Exercise goal: Copy, from the material below, every line in which the word "esfoliante" can be found.
=== The data ===
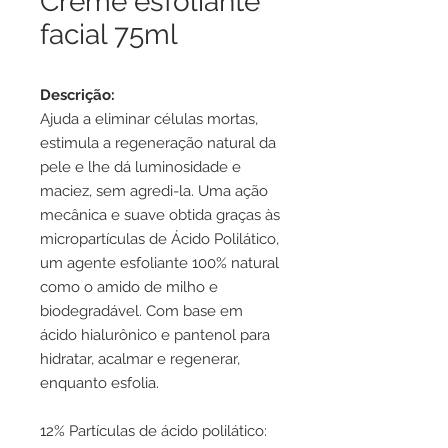
Creme esfoliante
facial 75ml
Descrição:
Ajuda a eliminar células mortas,
estimula a regeneração natural da
pele e lhe dá luminosidade e
maciez, sem agredi-la. Uma ação
mecânica e suave obtida graças às
micropartículas de Ácido Polilático,
um agente esfoliante 100% natural
como o amido de milho e
biodegradável. Com base em
ácido hialurônico e pantenol para
hidratar, acalmar e regenerar,
enquanto esfolia.
12% Partículas de ácido polilático:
===
Response:
Creme esfoliante
um agente esfoliante 100% natural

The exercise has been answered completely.